• _Задание_:
Перепечатайте полностью и без изменений приведённый ниже текст об Арцыбышеве и его «Повествовании о России».

• _Текст страницы_:
===
В итоге он так и прожил почти всю свою жизнь в деревне, внешне ведя обычную жизнь провинциального помещика средней руки: был дважды женат, имел несколько детей; пытался заниматься предпринимательством (игрой на сезонных колебаниях цен на хлеб); был попечителем Ядринского и Чебоксарского народных училищ. В возрасте 68 неполных лет, 27 августа (8 сентября) 1841 г. Николай Сергеевич скончался и был похоронен неподалеку от родного поместья — на церковном кладбище с. Рындино.

За несколько лет до смерти, в 1838—1839 гг. были опубликованы первые два тома (Книги I—IV) его «Повествования о России», охватывающие период с древнейших времен до начала правления царя Федора Ивановича. Издание было осуществлено хлопотами М. П. Погодина и на средства Московского общества истории и древностей Российских, действительным членом которого Арцыбышев являлся с 1823 г. III том, описывающий историю России до 1689 г., был издан посмертно — в 1843 г. «Повествование о России» расходилось плохо: интерес к истории, пробужденный трудами Карамзина, к тому времени упал, да и сама книга Арцыбышева казалась более «тяжелой», чем изящное сочинение его оппонента. В итоге издание оказалось убыточным, и потому родственникам с большим трудом уже в 1850-е гг. удалось издать очень небольшим тиражом завершающую часть его труда, что и вовсе прошло не замеченным.
===
[Записи набора данных]

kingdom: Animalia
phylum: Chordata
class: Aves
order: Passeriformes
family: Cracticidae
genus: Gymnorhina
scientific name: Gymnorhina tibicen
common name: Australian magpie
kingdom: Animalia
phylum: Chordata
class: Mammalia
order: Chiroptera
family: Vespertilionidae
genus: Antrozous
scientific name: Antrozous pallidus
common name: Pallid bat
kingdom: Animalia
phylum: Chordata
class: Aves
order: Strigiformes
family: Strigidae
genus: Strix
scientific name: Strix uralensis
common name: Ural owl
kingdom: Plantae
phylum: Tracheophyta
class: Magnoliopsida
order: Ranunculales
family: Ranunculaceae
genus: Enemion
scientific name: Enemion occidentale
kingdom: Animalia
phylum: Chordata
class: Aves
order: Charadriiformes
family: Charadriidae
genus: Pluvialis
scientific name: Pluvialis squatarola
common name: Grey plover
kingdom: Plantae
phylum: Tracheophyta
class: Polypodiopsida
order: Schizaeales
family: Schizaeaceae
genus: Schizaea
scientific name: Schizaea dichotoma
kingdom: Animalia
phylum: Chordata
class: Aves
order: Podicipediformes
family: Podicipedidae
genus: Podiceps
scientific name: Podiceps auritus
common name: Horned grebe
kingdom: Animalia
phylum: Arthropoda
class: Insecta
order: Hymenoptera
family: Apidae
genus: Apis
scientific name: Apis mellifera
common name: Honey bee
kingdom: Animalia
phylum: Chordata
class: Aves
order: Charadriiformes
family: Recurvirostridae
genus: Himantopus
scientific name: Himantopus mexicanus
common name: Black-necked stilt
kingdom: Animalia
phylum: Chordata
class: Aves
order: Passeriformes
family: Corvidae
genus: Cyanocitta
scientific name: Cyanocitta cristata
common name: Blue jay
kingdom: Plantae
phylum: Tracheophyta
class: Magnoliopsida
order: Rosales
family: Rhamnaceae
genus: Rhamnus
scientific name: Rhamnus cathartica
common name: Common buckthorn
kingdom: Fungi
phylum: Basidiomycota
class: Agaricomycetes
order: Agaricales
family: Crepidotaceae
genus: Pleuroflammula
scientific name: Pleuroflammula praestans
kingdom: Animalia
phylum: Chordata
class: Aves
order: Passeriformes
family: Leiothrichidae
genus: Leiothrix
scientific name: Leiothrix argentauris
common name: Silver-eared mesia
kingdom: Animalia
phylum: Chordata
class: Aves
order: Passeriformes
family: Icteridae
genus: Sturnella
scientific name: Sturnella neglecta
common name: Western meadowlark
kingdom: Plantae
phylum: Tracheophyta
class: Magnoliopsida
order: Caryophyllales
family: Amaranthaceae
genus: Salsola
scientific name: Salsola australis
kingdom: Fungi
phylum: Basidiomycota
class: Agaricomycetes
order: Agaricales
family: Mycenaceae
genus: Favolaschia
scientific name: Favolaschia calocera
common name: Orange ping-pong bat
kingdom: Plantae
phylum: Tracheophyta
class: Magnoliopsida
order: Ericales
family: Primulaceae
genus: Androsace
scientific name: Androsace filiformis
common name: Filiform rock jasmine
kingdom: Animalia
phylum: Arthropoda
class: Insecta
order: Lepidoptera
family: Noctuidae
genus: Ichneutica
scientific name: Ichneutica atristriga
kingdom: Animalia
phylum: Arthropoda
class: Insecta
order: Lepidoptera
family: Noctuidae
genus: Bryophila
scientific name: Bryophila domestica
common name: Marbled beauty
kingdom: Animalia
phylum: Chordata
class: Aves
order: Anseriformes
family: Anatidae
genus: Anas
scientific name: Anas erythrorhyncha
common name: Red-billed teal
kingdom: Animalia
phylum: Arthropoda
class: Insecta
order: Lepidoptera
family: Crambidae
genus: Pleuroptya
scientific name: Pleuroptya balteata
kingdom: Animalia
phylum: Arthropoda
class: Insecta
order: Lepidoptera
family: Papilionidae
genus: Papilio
===
• _Ответ к заданию_:
В итоге он так и прожил почти всю свою жизнь в деревне, внешне ведя обычную жизнь провинциального помещика средней руки: был дважды женат, имел несколько детей; пытался заниматься предпринимательством (игрой на сезонных колебаниях цен на хлеб); был попечителем Ядринского и Чебоксарского народных училищ. В возрасте 68 неполных лет, 27 августа (8 сентября) 1841 г. Николай Сергеевич скончался и был похоронен неподалеку от родного поместья — на церковном кладбище с. Рындино.

За несколько лет до смерти, в 1838—1839 гг. были опубликованы первые два тома (Книги I—IV) его «Повествования о России», охватывающие период с древнейших времен до начала правления царя Федора Ивановича. Издание было осуществлено хлопотами М. П. Погодина и на средства Московского общества истории и древностей Российских, действительным членом которого Арцыбышев являлся с 1823 г. III том, описывающий историю России до 1689 г., был издан посмертно — в 1843 г. «Повествование о России» расходилось плохо: интерес к истории, пробужденный трудами Карамзина, к тому времени упал, да и сама книга Арцыбышева казалась более «тяжелой», чем изящное сочинение его оппонента. В итоге издание оказалось убыточным, и потому родственникам с большим трудом уже в 1850-е гг. удалось издать очень небольшим тиражом завершающую часть его труда, что и вовсе прошло не замеченным.